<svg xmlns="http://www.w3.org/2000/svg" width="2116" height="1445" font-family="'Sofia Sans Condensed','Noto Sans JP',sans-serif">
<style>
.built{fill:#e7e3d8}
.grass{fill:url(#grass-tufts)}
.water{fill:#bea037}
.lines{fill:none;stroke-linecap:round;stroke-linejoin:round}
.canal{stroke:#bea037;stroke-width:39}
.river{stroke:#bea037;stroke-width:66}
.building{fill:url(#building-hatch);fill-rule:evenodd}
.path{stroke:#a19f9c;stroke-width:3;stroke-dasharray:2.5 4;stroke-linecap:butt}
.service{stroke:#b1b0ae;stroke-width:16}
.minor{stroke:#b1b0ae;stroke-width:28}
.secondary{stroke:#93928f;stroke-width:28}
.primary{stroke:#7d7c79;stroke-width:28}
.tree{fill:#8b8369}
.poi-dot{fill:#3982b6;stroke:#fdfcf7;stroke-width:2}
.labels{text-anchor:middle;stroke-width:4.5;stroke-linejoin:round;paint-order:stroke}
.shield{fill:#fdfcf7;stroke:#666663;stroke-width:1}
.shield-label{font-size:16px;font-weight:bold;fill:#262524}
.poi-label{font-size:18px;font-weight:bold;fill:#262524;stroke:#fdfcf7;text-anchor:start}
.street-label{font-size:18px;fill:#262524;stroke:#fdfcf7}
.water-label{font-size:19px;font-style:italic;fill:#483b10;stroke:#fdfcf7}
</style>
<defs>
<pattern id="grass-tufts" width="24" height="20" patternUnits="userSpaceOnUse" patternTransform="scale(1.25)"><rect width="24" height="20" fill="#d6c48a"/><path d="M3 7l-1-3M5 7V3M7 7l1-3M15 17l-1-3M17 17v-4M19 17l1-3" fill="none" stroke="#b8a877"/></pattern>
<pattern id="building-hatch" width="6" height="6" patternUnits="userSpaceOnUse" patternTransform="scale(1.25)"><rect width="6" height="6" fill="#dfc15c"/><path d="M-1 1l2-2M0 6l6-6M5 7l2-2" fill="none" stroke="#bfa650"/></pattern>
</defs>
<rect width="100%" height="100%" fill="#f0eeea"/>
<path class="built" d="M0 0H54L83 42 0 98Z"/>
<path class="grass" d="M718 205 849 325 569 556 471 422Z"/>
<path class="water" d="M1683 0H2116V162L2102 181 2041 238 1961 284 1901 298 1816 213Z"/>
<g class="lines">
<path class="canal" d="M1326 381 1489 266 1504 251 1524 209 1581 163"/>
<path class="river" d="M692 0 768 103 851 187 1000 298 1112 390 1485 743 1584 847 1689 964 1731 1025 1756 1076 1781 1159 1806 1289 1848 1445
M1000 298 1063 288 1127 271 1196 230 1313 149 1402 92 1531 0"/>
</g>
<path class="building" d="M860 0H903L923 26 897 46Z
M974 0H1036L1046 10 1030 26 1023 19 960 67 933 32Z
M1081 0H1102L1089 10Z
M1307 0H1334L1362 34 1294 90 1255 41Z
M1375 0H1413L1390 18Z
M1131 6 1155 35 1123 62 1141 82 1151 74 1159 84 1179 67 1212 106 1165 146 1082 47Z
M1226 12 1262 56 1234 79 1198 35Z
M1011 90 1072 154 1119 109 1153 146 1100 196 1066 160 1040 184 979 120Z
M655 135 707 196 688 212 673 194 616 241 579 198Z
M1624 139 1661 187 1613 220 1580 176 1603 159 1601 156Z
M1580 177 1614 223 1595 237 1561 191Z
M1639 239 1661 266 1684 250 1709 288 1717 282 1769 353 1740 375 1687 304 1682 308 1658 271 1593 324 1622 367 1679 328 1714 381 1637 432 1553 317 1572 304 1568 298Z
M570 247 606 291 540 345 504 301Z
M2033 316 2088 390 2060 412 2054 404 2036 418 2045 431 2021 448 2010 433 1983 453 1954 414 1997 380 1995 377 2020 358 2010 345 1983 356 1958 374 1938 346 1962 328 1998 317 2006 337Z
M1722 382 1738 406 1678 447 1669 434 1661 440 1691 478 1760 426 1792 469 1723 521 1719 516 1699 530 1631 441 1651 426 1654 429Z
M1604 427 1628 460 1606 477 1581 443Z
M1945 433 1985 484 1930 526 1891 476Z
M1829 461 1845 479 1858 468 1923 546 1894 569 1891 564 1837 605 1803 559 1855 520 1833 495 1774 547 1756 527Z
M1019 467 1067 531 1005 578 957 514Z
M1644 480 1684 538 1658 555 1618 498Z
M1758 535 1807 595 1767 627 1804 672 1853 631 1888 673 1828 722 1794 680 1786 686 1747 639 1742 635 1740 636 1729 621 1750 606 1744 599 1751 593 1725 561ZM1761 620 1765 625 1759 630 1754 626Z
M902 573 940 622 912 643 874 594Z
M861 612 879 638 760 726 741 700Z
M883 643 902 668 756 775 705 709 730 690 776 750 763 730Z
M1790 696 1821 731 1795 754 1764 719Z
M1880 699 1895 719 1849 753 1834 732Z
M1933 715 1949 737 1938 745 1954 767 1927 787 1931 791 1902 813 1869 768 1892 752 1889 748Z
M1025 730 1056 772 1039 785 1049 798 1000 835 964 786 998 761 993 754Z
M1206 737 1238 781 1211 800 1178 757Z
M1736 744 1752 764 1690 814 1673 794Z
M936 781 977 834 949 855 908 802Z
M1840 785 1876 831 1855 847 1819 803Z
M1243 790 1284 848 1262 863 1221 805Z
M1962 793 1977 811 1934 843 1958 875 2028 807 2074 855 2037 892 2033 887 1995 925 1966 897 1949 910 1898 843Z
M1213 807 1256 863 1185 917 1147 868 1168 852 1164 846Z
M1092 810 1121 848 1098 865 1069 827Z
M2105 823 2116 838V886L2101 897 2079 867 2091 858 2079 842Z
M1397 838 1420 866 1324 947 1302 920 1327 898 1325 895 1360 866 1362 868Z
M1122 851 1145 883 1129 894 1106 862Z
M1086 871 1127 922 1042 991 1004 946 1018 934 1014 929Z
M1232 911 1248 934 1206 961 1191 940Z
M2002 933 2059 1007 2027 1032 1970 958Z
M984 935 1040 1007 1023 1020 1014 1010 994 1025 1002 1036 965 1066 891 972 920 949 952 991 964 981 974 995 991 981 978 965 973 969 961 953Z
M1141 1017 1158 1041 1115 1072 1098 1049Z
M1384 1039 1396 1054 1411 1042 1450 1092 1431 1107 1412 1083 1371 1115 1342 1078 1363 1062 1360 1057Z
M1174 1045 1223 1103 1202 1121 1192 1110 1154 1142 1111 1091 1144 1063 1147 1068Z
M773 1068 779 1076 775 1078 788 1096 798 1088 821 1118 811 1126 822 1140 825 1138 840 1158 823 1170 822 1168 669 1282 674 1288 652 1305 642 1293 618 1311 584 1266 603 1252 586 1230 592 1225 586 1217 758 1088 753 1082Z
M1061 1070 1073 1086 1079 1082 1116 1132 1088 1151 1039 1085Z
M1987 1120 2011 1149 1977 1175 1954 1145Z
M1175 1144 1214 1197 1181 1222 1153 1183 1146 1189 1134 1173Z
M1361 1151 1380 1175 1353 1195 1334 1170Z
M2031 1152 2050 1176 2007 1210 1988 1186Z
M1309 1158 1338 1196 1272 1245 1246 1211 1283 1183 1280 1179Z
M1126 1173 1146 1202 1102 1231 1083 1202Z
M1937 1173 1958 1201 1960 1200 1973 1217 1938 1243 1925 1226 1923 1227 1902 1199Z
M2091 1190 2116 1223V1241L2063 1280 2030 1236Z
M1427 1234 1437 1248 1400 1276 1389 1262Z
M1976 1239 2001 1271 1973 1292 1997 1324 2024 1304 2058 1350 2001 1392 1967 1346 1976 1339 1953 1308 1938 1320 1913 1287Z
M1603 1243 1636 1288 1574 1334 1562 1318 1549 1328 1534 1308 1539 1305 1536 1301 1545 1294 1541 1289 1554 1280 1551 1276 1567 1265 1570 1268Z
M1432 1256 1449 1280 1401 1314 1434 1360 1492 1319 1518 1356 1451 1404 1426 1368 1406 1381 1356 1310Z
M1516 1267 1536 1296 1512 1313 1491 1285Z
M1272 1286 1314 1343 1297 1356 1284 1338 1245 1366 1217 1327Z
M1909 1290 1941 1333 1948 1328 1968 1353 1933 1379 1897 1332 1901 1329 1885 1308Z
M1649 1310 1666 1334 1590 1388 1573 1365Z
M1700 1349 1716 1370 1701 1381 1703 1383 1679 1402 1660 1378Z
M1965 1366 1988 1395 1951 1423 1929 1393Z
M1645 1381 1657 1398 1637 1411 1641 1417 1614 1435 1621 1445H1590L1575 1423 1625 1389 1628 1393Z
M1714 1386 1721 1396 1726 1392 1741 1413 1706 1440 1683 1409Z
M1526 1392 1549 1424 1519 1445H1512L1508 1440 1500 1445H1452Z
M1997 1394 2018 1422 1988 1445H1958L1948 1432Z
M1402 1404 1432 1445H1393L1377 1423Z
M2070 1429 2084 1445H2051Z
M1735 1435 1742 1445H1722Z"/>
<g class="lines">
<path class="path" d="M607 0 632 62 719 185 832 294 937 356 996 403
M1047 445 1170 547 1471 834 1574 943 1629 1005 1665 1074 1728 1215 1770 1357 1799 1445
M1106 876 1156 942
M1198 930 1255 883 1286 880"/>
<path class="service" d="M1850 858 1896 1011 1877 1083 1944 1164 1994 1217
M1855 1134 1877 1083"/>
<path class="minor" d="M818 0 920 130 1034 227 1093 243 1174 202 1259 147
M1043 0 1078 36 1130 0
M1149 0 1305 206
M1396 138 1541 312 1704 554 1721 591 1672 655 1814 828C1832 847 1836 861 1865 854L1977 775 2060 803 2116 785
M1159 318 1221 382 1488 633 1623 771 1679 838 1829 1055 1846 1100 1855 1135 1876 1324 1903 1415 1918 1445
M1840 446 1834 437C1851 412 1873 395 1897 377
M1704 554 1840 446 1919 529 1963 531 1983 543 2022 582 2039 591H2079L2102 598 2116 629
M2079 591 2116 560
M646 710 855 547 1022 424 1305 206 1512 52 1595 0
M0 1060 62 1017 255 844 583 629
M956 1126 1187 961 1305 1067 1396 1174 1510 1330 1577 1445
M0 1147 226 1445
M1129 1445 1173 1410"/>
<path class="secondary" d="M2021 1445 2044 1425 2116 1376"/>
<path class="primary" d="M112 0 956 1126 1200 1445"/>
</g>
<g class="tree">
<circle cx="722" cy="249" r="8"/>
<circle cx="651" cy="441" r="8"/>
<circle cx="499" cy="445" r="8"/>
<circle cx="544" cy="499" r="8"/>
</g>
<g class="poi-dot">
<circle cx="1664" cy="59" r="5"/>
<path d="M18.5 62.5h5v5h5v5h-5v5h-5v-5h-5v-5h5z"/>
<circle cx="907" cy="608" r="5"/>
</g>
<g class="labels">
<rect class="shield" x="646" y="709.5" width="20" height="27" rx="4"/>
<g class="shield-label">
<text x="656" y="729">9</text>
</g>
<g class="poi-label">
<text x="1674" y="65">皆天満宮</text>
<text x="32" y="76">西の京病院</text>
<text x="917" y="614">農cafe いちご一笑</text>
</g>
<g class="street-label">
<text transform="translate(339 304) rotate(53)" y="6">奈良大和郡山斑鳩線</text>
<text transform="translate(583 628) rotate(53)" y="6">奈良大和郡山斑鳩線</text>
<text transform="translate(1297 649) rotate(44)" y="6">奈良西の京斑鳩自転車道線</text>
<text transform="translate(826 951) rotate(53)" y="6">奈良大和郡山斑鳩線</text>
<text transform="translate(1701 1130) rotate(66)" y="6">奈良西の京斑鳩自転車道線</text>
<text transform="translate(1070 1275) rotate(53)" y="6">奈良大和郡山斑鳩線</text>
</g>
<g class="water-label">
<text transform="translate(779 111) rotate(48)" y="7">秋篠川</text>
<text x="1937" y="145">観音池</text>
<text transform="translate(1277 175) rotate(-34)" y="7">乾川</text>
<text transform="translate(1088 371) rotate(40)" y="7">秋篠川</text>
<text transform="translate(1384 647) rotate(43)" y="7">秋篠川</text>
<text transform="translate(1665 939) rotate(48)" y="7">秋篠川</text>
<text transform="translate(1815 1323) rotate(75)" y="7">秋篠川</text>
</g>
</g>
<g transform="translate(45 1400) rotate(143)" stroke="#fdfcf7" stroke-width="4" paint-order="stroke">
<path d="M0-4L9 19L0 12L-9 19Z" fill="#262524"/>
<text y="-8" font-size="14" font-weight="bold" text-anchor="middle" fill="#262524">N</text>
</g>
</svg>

- _Goal of the exercise_: Determine how many lines in the listing hold the word "linecap". Give only that figure.

- _Output of the task_: 2